# Comma Operator: ,

Visual Studio .NET 2003

The comma operator allows grouping two statements where one is expected.

```expression , assignment-expression
```

The comma operator has left-to-right associativity. Two expressions separated by a comma are evaluated left to right. The left operand is always evaluated, and all side effects are completed before the right operand is evaluated.

Commas can be used as separators in some contexts, such as function argument lists. Do not confuse the use of the comma as a separator with its use as an operator; the two uses are completely different.

Consider the expression

e1 , e2

The type and value of the expression are the type and value of e2; the result of evaluating e1 is discarded. The result is an l-value if the right operand is an l-value.

Where the comma is normally used as a separator (for example in actual arguments to functions or aggregate initializers), the comma operator and its operands must be enclosed in parentheses.
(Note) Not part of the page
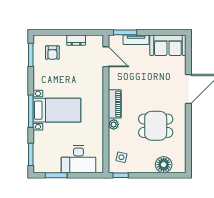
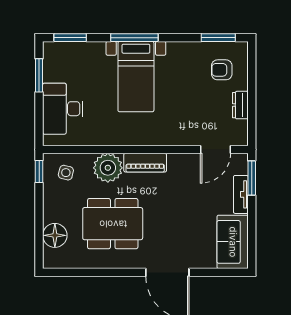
plant: (114, 124) -> (108, 168), width x1.87, depth x1.87
dining table: (156, 126) -> (113, 224), width x1.38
For example:

```func_one( x, y + 2, z );
func_two( (x--, y + 2), z );
```

In the function call to `func_one` above, three arguments, separated by commas, are passed: `x`, `y + 2`, and `z`. In the function call to `func_two`, parentheses force the compiler to interpret the first comma as the sequential-evaluation operator. This function call passes two arguments to `func_two`. The first argument is the result of the sequential-evaluation operation `(x--, y + 2)`, which has the value and type of the expression `y + 2`; the second argument is `z`.